Kobo is best known for its e-ink based readers, many of which are solid competitors to Amazon's local near-monopoly of the ereader space. The Kobo Arc is Kobo's Android tablet play, but does it make sense to shift up in price to get the Arc's extra features?
When Kobo first announced the Arc, there was some solid excitement around the product. Mot only did it heavily challenge the Nexus 7, but it promised some of the kinds of services that make the Kindle Fire attractive . . . but only in the US. I've been spending some time testing out the Kobo Arc. Kobo's bread and butter is still in ebooks, and I've been framing my thinking around whether the Arc is a worthwhile step up from the company's existing -- and much cheaper -- e-Ink readers, such as the Glo and Mini.
The Arc sells in three different capacities; $249.99 for 16GB, $299.99 for 32GB and $349.99 64GB. To put that in context, the Nexus 7 matches price for the 16GB and 32GB models, but instead of a 64GB model, you get 3G HSPA+ connectivity for $349.99. Meanwhile, in the Apple camp, a baseline 16GB iPad Mini will cost you $369, all the way up to $729 for a 64GB Wi-Fi+Cellular model.
On a costs basis, then, the Kobo Arc appears at least competitive. It is a step down from the Nexus 7 in processor terms, sporting only a dual-core processor to the Nexus 7's quad-core processor, but in benchmark results the difference isn't that great.
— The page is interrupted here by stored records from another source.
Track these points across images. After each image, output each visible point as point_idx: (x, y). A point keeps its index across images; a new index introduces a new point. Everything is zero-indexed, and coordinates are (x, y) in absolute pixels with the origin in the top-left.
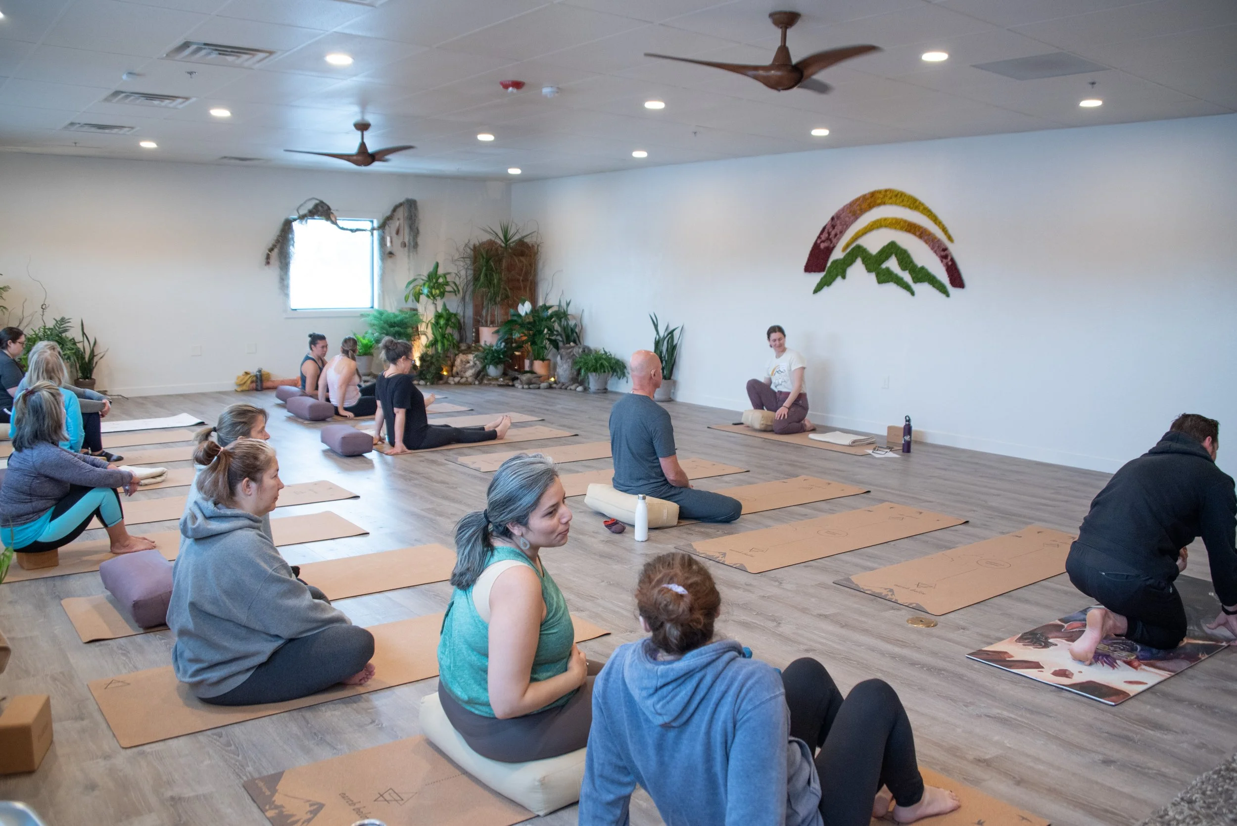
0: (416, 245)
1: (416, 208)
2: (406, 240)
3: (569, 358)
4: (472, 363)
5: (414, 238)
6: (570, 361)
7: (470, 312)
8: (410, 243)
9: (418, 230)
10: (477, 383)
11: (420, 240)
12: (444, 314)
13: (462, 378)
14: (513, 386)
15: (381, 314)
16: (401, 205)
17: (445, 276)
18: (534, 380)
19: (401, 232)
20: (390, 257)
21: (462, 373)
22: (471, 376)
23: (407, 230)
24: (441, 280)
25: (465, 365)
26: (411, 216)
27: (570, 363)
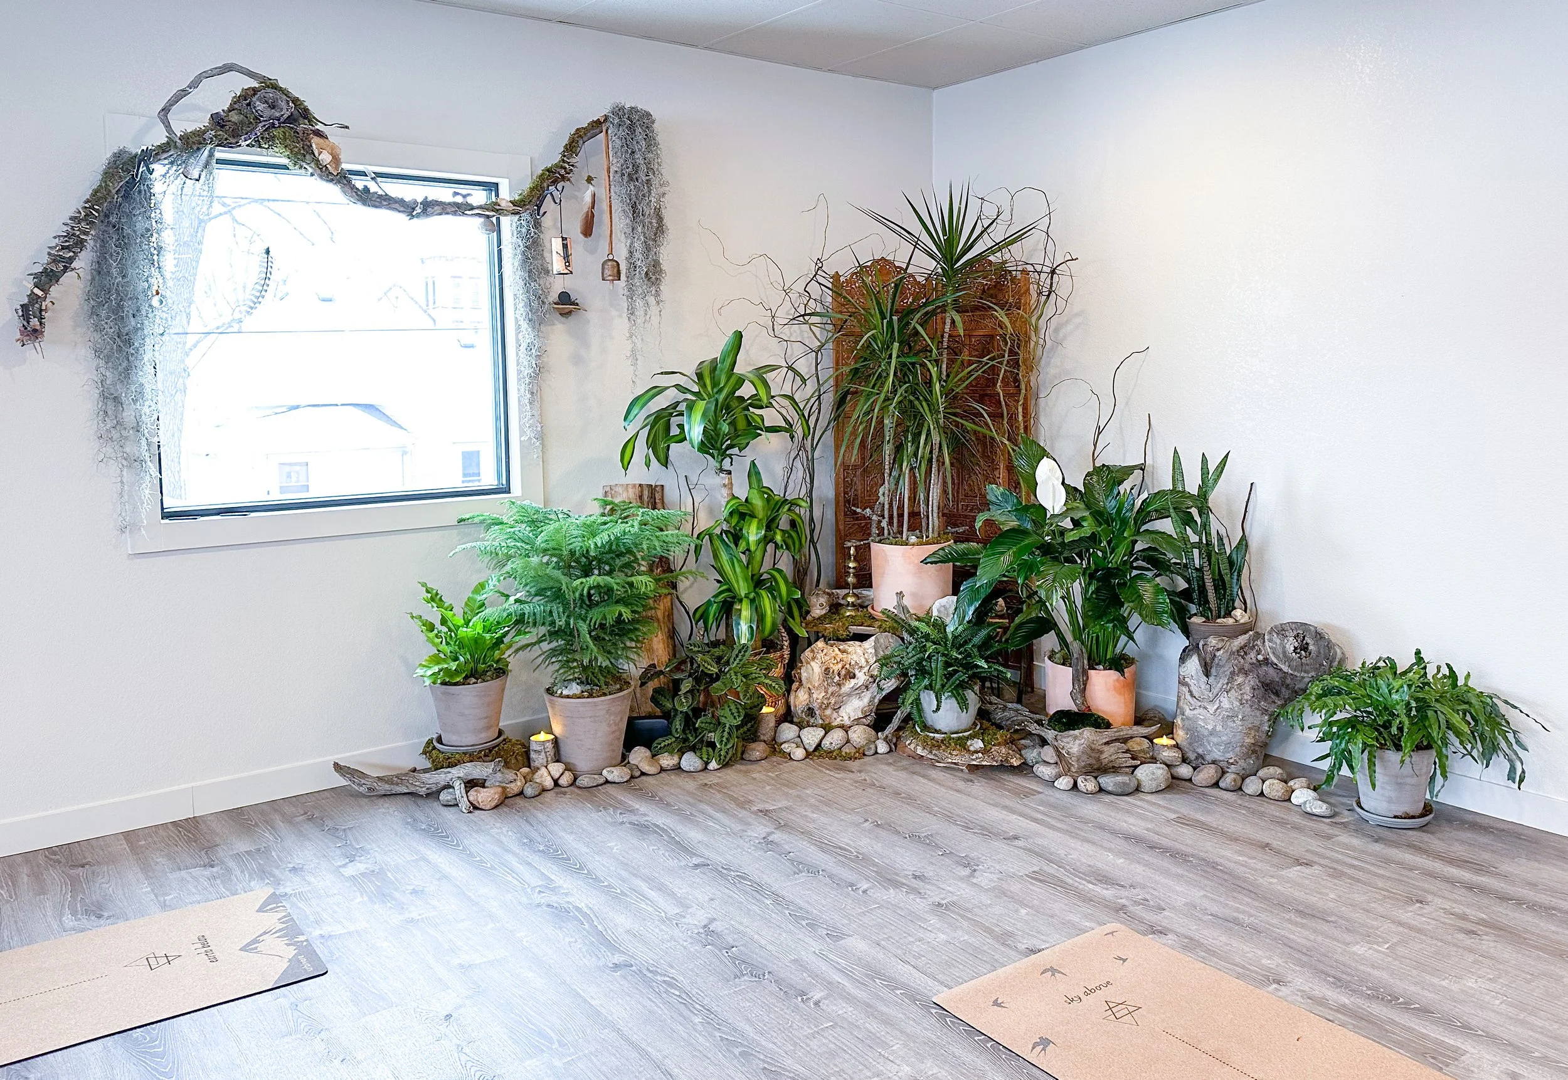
0: (654, 274)
1: (650, 140)
2: (621, 254)
3: (1243, 671)
4: (861, 678)
5: (648, 249)
6: (1247, 684)
7: (826, 486)
8: (633, 266)
9: (660, 219)
10: (882, 747)
11: (667, 255)
12: (758, 502)
13: (827, 728)
14: (1025, 769)
15: (536, 522)
16: (597, 125)
17: (761, 372)
18: (1109, 754)
19: (601, 228)
20: (566, 314)
21: (828, 712)
22: (858, 721)
23: (621, 222)
24: (746, 391)
25: (839, 685)
26: (636, 167)
27: (1247, 689)
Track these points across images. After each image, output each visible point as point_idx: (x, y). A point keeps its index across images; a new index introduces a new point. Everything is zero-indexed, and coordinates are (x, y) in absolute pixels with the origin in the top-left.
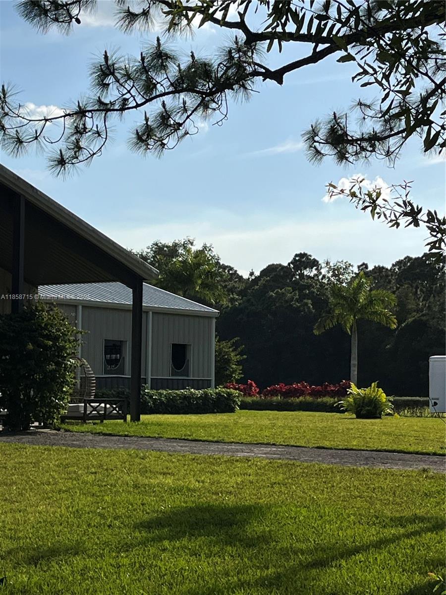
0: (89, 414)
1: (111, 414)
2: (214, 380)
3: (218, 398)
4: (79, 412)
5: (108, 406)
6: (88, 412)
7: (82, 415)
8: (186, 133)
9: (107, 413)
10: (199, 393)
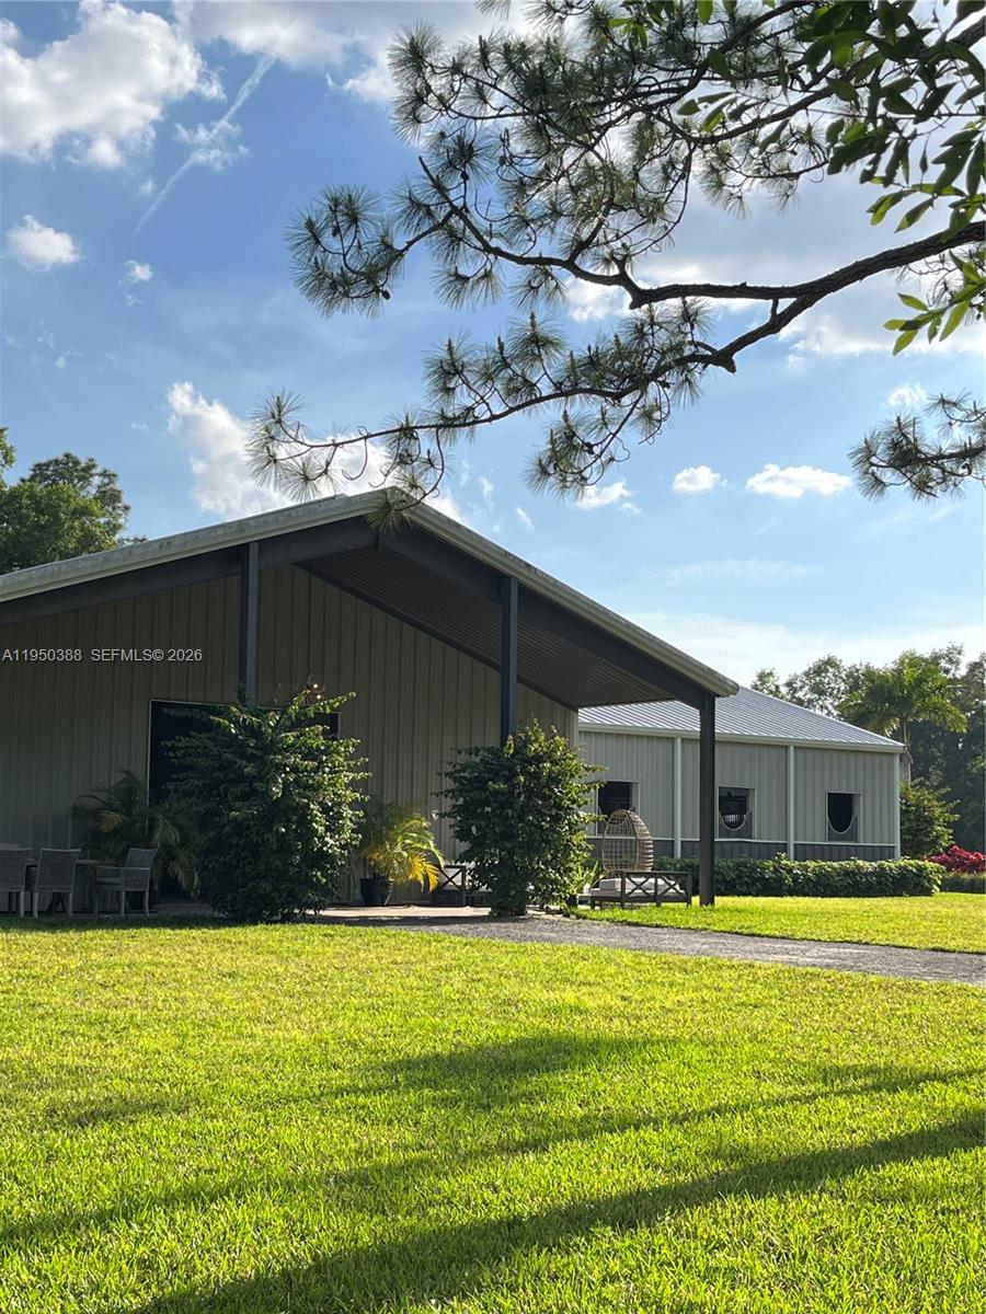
0: (630, 893)
1: (666, 894)
2: (899, 848)
3: (901, 874)
4: (614, 889)
5: (660, 882)
6: (627, 891)
7: (619, 895)
8: (612, 459)
9: (659, 893)
10: (868, 866)
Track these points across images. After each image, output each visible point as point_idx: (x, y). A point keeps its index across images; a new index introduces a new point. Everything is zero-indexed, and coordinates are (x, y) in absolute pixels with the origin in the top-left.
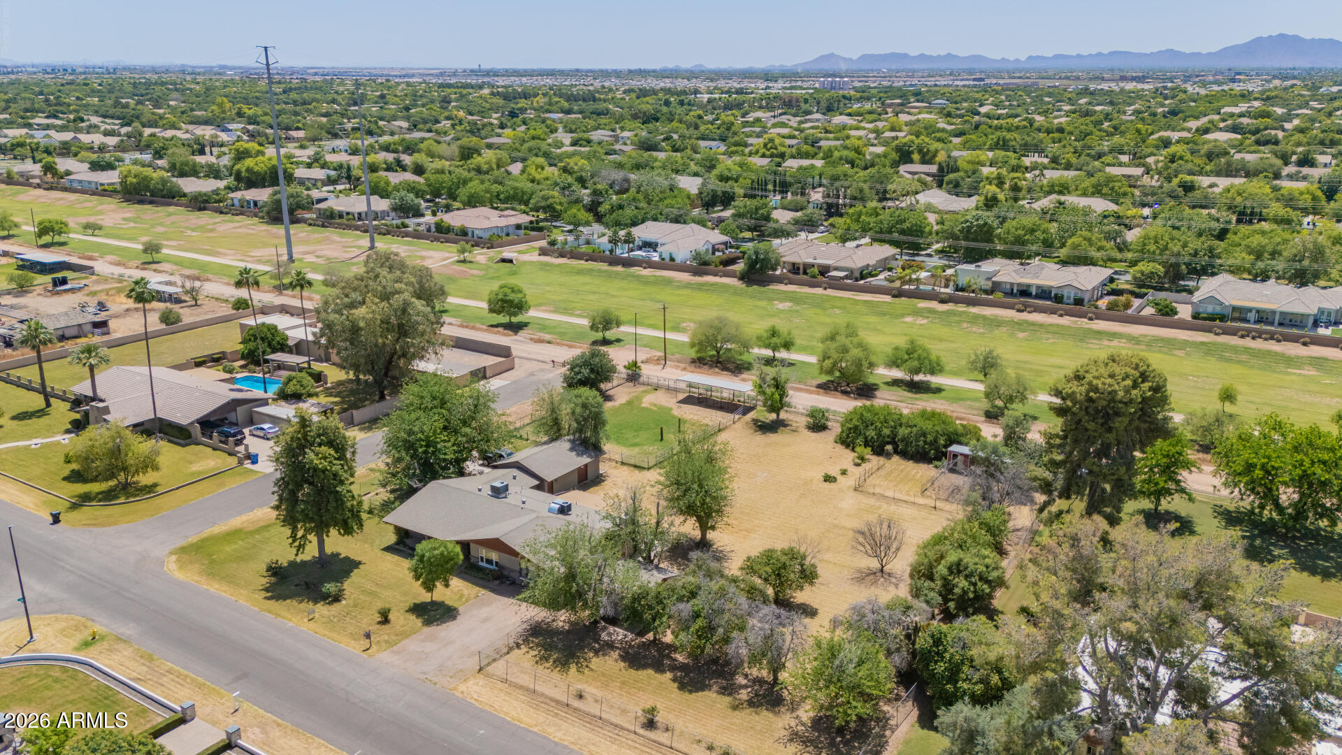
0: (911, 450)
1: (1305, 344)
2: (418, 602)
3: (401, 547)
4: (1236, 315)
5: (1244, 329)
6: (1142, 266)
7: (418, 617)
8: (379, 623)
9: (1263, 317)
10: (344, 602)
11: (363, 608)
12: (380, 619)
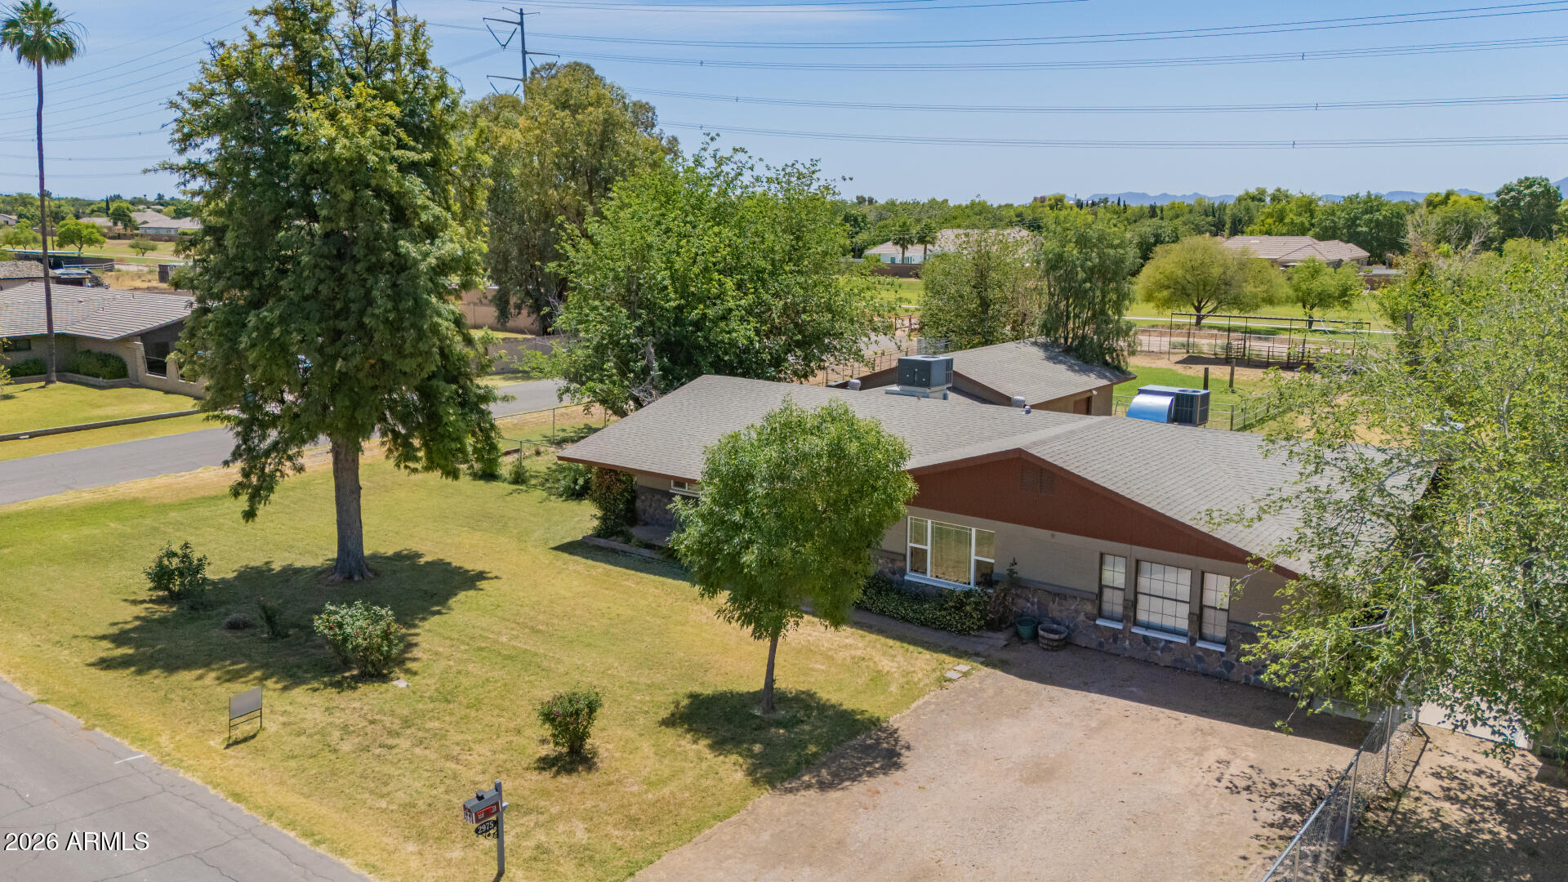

I scored 1407 on Geekbench 2 with the Nexus 7, but the Arc was only minimally behind on 1381. Benchmarks aren't everything, though, and the fact that the Arc is still running Ice Cream Sandwich to the Nexus 7's Jelly Bean is noticeable; while the Arc isn't a sluggish machine full-time, there were transition points that notably stuttered on the Arc while the Nexus flowed by smoothly.
The Arc has Kobo's cross-hatch pattern on the back, and that's a plus, because it gives it a modicum of grip. It's the same pattern other Kobo e-Readers use, but they've got an advantage over the Arc; they're pretty light. The Arc weighs in at 364 grams, which doesn't sound like much over the Nexus 7's 340g or the iPad Mini's 308g -- but it's enough to be noticeable, and, tied in with the squared off sides of the Arc, give it the impression in the hand of being rather bulky and heavy. You won't lose an arm or anything, but lighter alternatives are available.
The Arc is still an Android tablet, but Kobo has made some modifications to the core Ice Cream Sandwich experience. The key Arc modification is "Tapestries"; they're half a way of pinning content you love to the home screen, and half a way to use that information to deliver you other services -- mostly books, naturally -- that may interest you. It took a while for the Arc to pick up on my tastes in this regard. For a while it felt that I must read 50 Shades Of Grey, then switched that to an Archie comic -- possibly the most bizarre segue in the history of the human race -- before settling down to some content that was at least passably interesting.
The only annoying factor here is that it tells you what it's worked out via a large bar at the base of the screen, and there's no way to switch it off or alter it. If your tastes are esoteric and you don't want people to know about them every time you turn on your e-reader, this could be a big problem.
The Arc is a fair tablet, but there's little denying that it's outclassed by the Nexus 7 in most respects, and if you're after an Android experience, that's the tablet I'd buy. But what about at the ereader end? It's a pleasant ereader to use for the most part, and the fact that it's Android means that you can easily slip other suites on there, so you can have a Kobo Arc Kindle hybrid machine -- but then the same is true of the Nexus 7. There's some interesting design ideas in the Kobo Arc, but you could do much the same with a cheaper e-ink reader -- including Kobo's own excellent Glo or Mini.